3. Plotting data analisis

3.1. Plotting for events with highest fatalities and highest injuries

Highest fatalities and highest injuries for Top 10 events were calculated. For better understanding and comparision these values were plotted as follows.

# Listing  events with highest fatalities
fatal10 <- fatal[order(-fatal$FATALITIES), ][1:10, ]

# Listing events with highest injuries
injury10 <- injury[order(-injury$INJURIES), ][1:10, ]
par(mfrow = c(1, 2), mar = c(12, 4, 3, 2), mgp = c(3, 1, 0), cex = 0.8)
barplot(fatal10$FATALITIES, las = 3, names.arg = fatal10$EVTYPE, main = "Events with Highest Fatalities", 
        ylab = "Number of fatalities", col = "lightblue")
barplot(injury10$INJURIES, las = 3, names.arg = injury10$EVTYPE, main = "Events with Highest Injuries", 
        ylab = "Number of injuries", col = "lightblue")

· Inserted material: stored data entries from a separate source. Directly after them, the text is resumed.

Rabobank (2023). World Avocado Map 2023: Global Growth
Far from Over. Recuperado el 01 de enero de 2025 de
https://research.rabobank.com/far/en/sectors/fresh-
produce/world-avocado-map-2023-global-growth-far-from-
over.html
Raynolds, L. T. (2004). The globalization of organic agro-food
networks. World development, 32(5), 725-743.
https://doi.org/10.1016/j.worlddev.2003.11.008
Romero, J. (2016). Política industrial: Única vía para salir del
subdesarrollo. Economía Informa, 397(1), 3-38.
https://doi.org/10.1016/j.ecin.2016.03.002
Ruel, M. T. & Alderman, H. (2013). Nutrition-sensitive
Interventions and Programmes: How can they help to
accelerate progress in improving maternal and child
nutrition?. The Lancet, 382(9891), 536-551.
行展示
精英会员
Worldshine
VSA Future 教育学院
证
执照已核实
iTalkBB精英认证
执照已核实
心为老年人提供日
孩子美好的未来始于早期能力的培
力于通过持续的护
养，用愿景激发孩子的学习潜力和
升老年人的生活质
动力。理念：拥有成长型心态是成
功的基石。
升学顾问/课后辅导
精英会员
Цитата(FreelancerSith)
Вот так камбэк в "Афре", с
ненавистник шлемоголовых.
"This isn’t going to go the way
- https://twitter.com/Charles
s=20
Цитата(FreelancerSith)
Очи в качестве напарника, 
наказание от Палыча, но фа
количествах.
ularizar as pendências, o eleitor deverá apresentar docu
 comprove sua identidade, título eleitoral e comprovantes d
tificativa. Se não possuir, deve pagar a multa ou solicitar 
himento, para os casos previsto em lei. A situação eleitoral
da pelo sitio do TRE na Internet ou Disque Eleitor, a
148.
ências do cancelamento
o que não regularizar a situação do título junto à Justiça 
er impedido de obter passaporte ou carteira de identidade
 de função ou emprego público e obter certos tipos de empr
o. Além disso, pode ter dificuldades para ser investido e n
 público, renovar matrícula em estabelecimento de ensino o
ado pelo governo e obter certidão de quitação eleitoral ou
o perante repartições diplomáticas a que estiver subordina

3.2. Plotting for events with highest Property damage and highest crop damage

Highest Property damage and highest crop damage for Top 10 events were calculated. For better understanding and comparision these values were plotted as follows.

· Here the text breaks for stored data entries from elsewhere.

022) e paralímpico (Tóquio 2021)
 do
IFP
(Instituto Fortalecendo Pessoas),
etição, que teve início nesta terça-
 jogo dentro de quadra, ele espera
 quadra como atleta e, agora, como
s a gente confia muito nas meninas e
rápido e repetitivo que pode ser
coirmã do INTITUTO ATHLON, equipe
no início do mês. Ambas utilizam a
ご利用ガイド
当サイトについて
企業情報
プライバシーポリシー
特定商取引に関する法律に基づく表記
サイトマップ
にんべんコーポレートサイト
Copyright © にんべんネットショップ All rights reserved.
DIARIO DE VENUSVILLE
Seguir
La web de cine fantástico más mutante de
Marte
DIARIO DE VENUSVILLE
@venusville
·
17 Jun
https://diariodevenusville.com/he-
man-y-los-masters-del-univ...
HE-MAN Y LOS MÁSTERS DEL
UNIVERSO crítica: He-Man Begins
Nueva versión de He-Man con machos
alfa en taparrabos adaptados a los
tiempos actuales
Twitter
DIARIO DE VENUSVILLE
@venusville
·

# Finding events with highest property damage
propdmg10 <- propdmg[order(-propdmg$PROPDMGVAL), ][1:10, ]

# Finding events with highest crop damage
cropdmg10 <- cropdmg[order(-cropdmg$CROPDMGVAL), ][1:10, ]
par(mfrow = c(1, 2), mar = c(12, 4, 3, 2), mgp = c(3, 1, 0), cex = 0.8)
barplot(propdmg10$PROPDMGVAL/(10^9), las = 3, names.arg = propdmg10$EVTYPE, 
        main = "Events with Highest Property Damages", ylab = "Damage Cost ($ billions)", 
        col = "light green")
barplot(cropdmg10$CROPDMGVAL/(10^9), las = 3, names.arg = cropdmg10$EVTYPE, 
        main = "Events With Highest Crop Damages", ylab = "Damage Cost ($ billions)", 
        col = "light green")

4. Results

Fatalities and injuries:

  1. Tornados cause the most fatalities and injuries.
  2. Excessive Heat is the second cause for fatalities and
  3. Thunderstorm wind is the second cause for injuries.

Property damages and crop damages

  1. Floods caused the maximum property damage where as Drought caused the maximum crop damage.
  2. Second major events that caused the maximum damage was Hurricanes/Typhoos for property damage and Floods for crop damage.